▶ **OBJECTIVE**: Copy out every line of the listing below word for word, leaving out any picture.

[begin ITEMS]

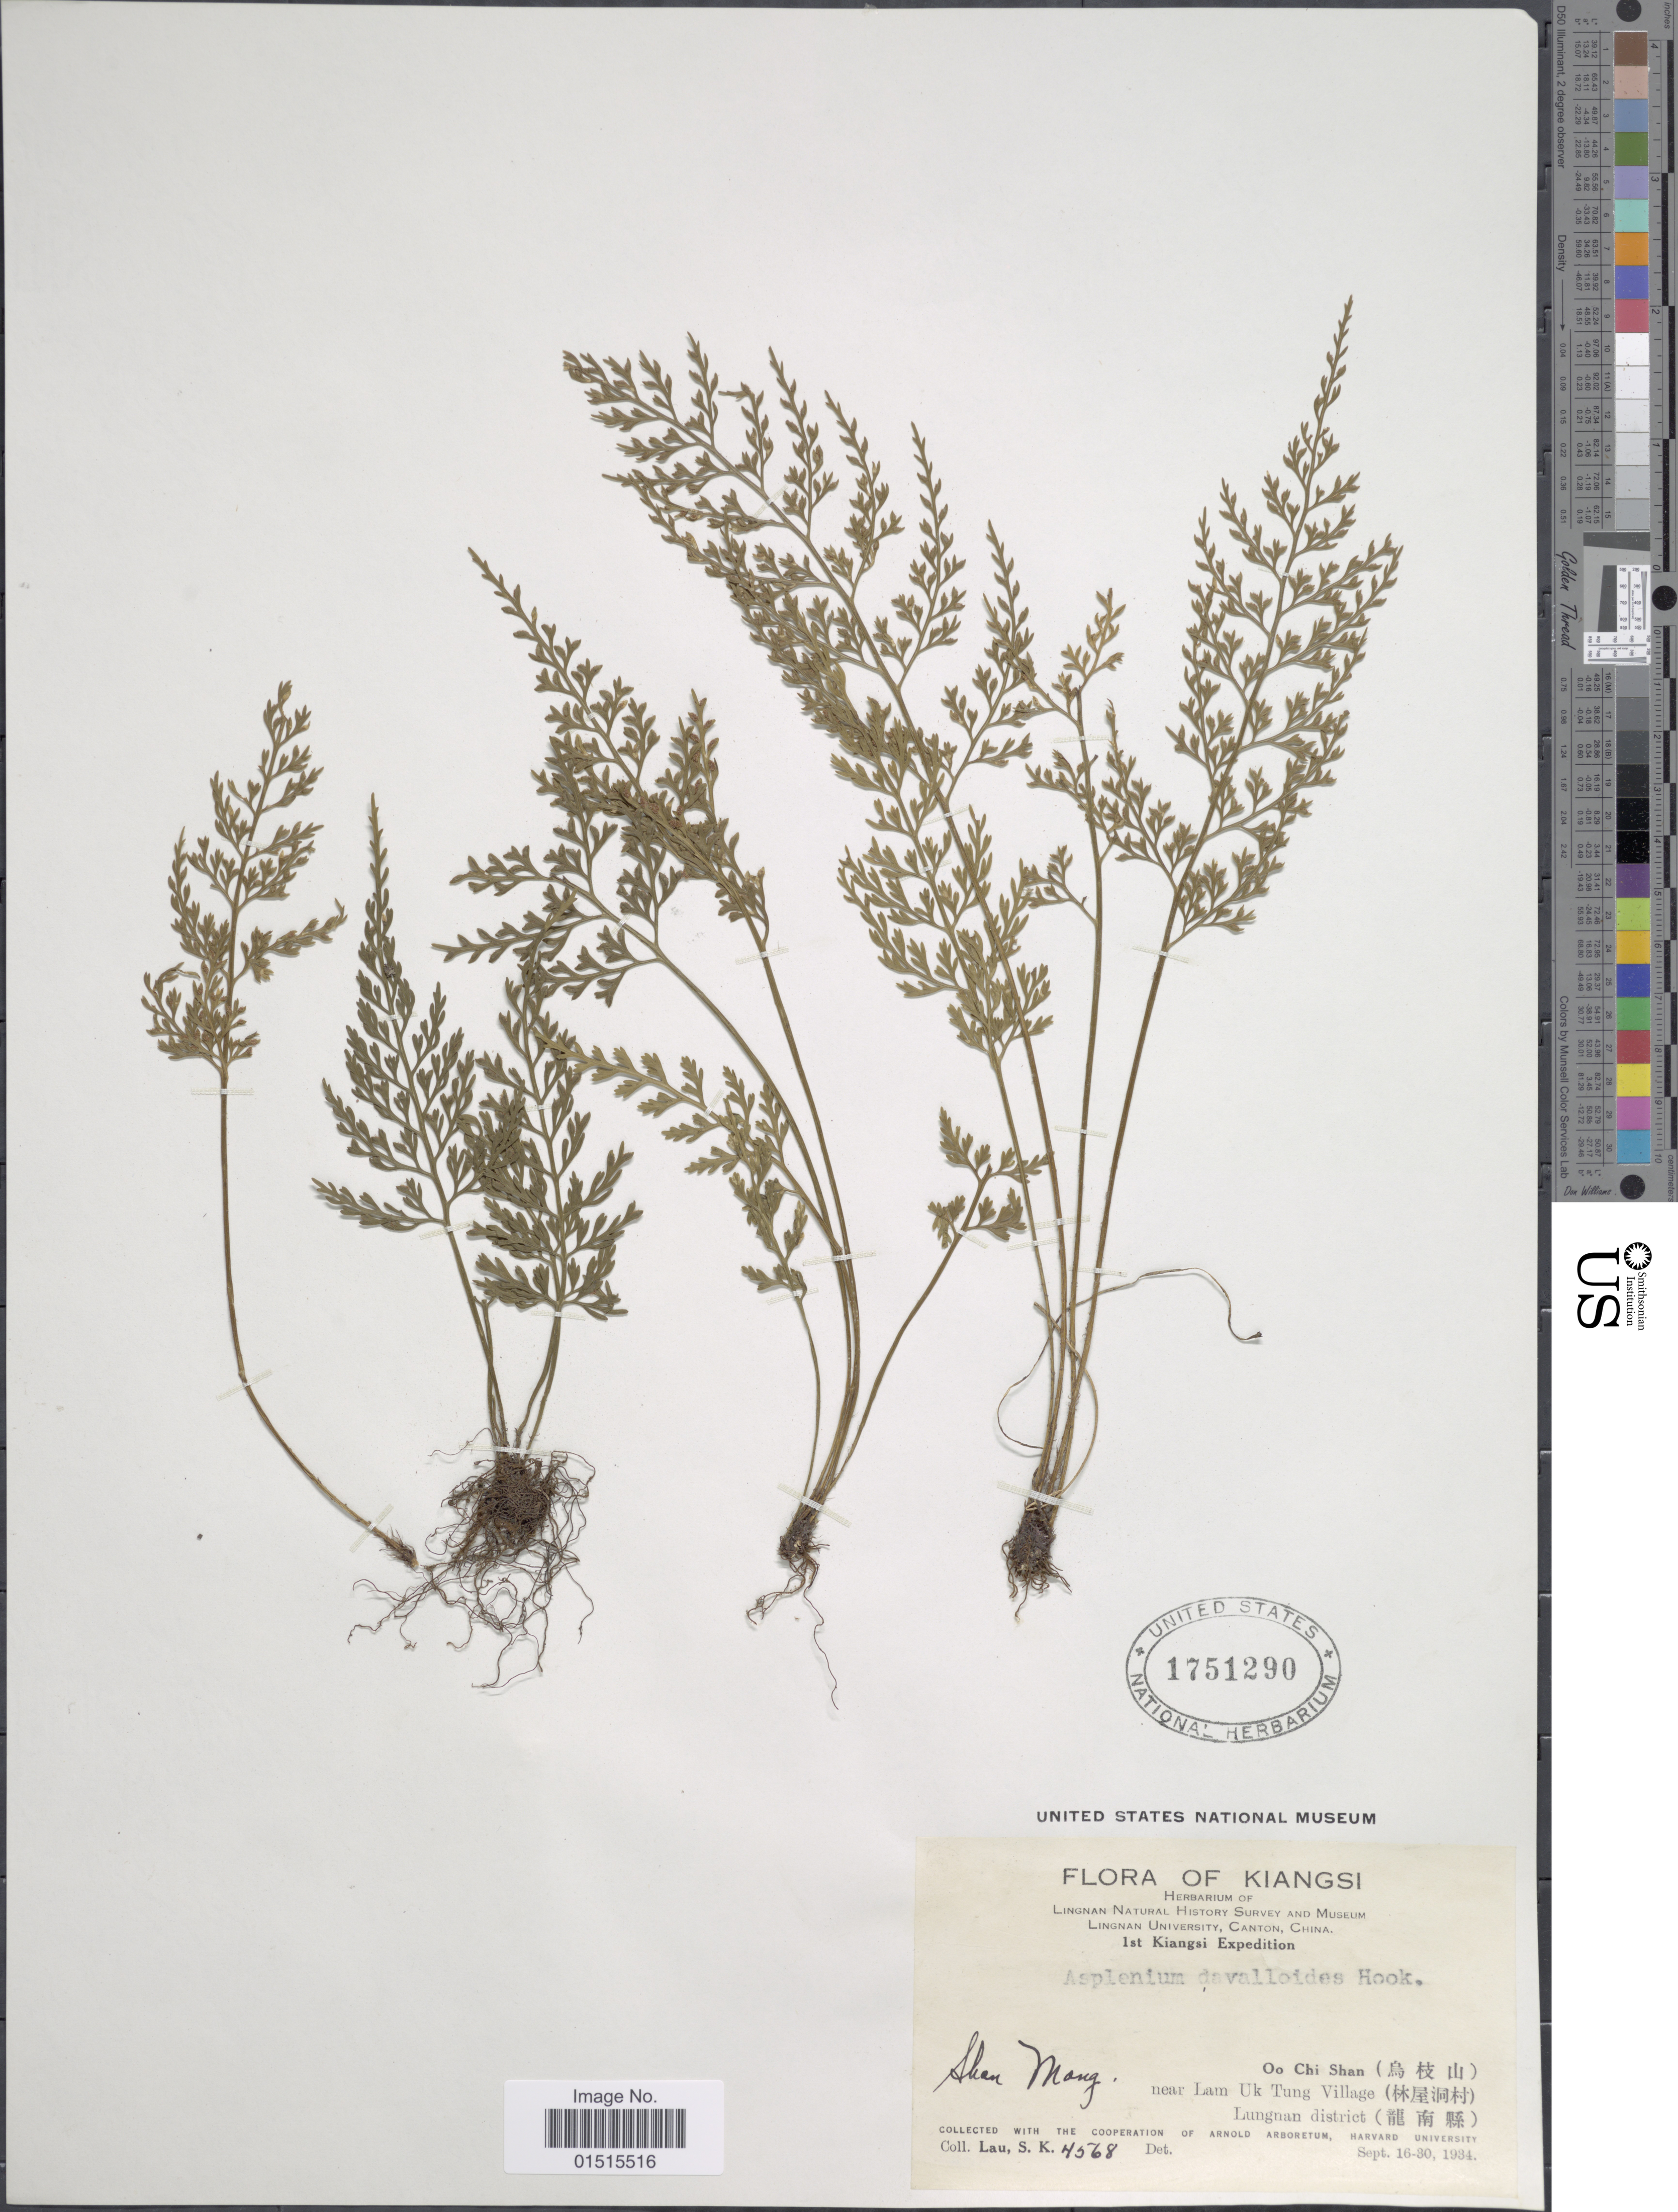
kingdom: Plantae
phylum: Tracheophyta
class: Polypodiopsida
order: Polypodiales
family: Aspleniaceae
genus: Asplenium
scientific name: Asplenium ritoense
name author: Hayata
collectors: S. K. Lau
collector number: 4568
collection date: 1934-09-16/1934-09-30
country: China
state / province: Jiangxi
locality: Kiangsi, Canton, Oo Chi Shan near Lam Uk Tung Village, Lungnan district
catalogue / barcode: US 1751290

[end ITEMS]

▶ **FINISHED EXERCISE**:
kingdom: Plantae
phylum: Tracheophyta
class: Polypodiopsida
order: Polypodiales
family: Aspleniaceae
genus: Asplenium
scientific name: Asplenium ritoense
name author: Hayata
collectors: S. K. Lau
collector number: 4568
collection date: 1934-09-16/1934-09-30
country: China
state / province: Jiangxi
locality: Kiangsi, Canton, Oo Chi Shan near Lam Uk Tung Village, Lungnan district
catalogue / barcode: US 1751290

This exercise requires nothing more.